With more than $7,\!000$ observations, you are probably safe to use the proportion of observations at a given value as an estimate of the probability of drawing that value at random from the population. This will probably work fine up until the far right tail of your sample. If you wanted to smooth the estimates, you could use a moving window of, say, $\pm 1$ and re-scale. The downside here is that your last few values will probably not be well estimated, and of course you cannot get probabilities for values beyond your maximum observed value.
Another approach, which amounts to the same thing, is to use the Kaplan-Meier estimator. This will give you the survival function, which is one minus the CDF of your distribution. Subtracting the values from one and differencing them gets you to the same place as above.
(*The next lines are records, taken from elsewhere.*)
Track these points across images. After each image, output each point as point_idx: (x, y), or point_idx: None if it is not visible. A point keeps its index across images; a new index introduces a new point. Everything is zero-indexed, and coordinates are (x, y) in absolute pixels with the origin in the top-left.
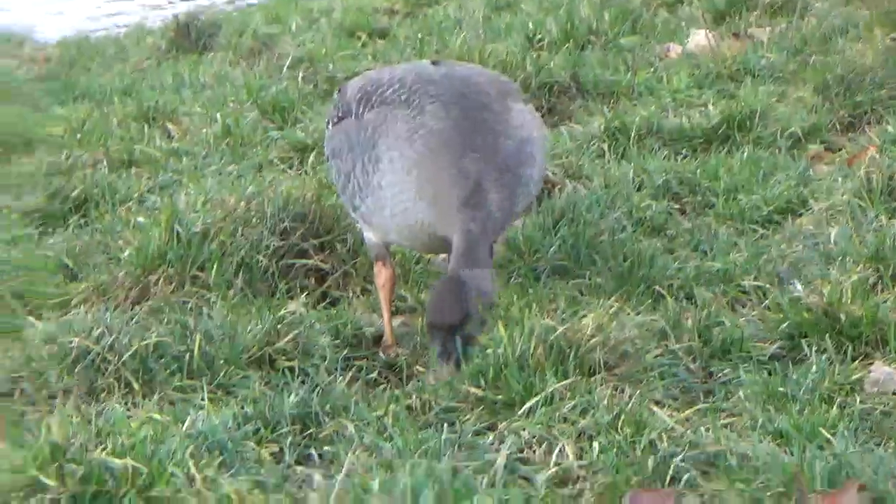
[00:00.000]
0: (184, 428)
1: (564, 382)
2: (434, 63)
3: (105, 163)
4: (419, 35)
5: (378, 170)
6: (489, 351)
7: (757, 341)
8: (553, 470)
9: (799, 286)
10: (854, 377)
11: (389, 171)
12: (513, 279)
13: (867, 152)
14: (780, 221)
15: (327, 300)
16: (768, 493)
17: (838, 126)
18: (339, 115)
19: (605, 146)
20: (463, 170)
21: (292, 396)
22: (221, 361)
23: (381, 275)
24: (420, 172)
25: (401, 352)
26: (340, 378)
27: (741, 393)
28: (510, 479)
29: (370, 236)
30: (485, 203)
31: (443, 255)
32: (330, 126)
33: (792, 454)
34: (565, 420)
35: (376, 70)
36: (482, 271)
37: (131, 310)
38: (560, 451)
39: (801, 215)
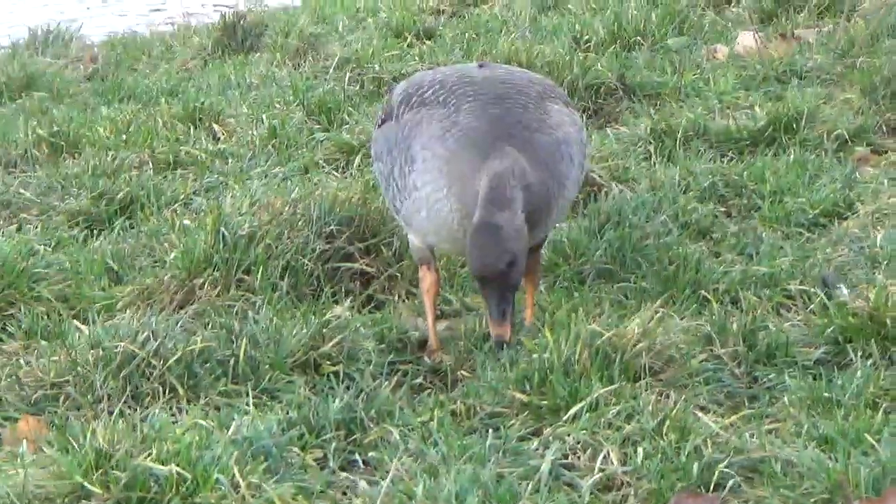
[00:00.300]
0: (228, 433)
1: (609, 388)
2: (480, 65)
3: (151, 164)
4: (466, 35)
5: (413, 170)
6: (535, 356)
7: (802, 346)
8: (598, 476)
9: (845, 290)
10: None
11: (423, 171)
12: (558, 283)
13: None
14: (825, 225)
15: (373, 304)
16: (812, 500)
17: (885, 128)
18: (384, 117)
19: (652, 148)
20: (494, 155)
21: (337, 401)
22: (266, 366)
23: (426, 279)
24: (451, 168)
25: (445, 357)
26: (385, 383)
27: (786, 398)
28: (555, 485)
29: (413, 239)
30: (517, 162)
31: None
32: (375, 129)
33: (836, 460)
34: (610, 426)
35: (422, 72)
36: (515, 215)
37: (176, 314)
38: (605, 456)
39: (846, 219)
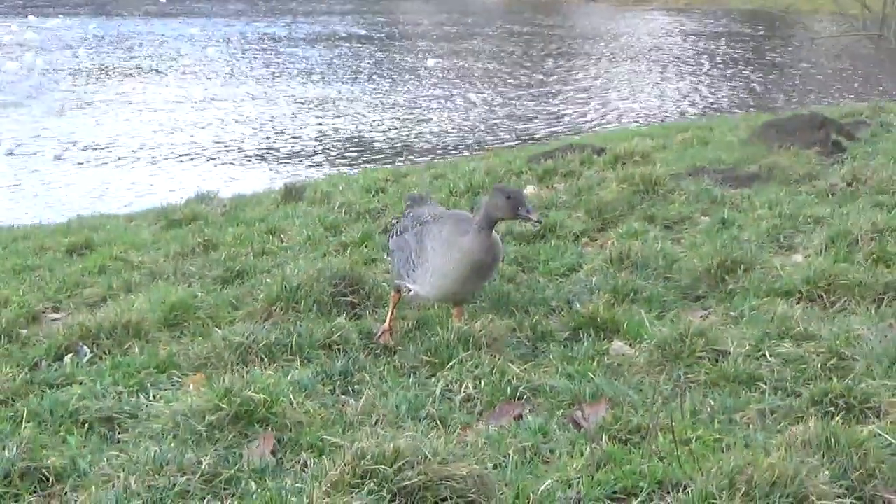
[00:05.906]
0: None
1: None
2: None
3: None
4: (400, 192)
5: (423, 250)
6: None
7: None
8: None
9: None
10: None
11: (430, 251)
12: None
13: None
14: None
15: (359, 318)
16: None
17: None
18: (400, 230)
19: None
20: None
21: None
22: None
23: (396, 296)
24: (450, 240)
25: (392, 340)
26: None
27: None
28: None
29: (408, 286)
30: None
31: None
32: (394, 236)
33: None
34: None
35: (414, 209)
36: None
37: None
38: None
39: None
Bootstrapping is fine as an addition to the above, but it isn't really a nonparametric estimate of the population probability mass function. Instead, you are taking your sample as an estimate of the population PMF (see here). What bootstrapping will do is let you estimate the uncertainty of your estimated probability from the procedure above. This will probably work reasonably well, but will certainly work less well for those values where you have less data (i.e., the far right tail again).
To extrapolate to probabilities for values that don't show up in your dataset (i.e., x values above your max), you will need to fit a parametric distribution. Even if you did get a good fit, this is still a somewhat sketchy endeavor though, in that you can never know if you used the right distribution. To check the goodness of fit, you can compare the values from the fitted parametric distribution to the values calculated above. If you can live with that uncertainty, you want to look at distributions for count data. The default count distribution is Poisson, but your data are too spread out for that to be viable. The first thing I would look at is the negative binomial distribution, which can handle greater variance and has the advantage of being the distribution of the number of heads before a specified number of failures occurs. That is, it is a distribution of durations for count data, which sounds a lot like your situation. If you use R, ?fitdist in the fitdistrplus package can help you fit distributions like the negative binomial to your data.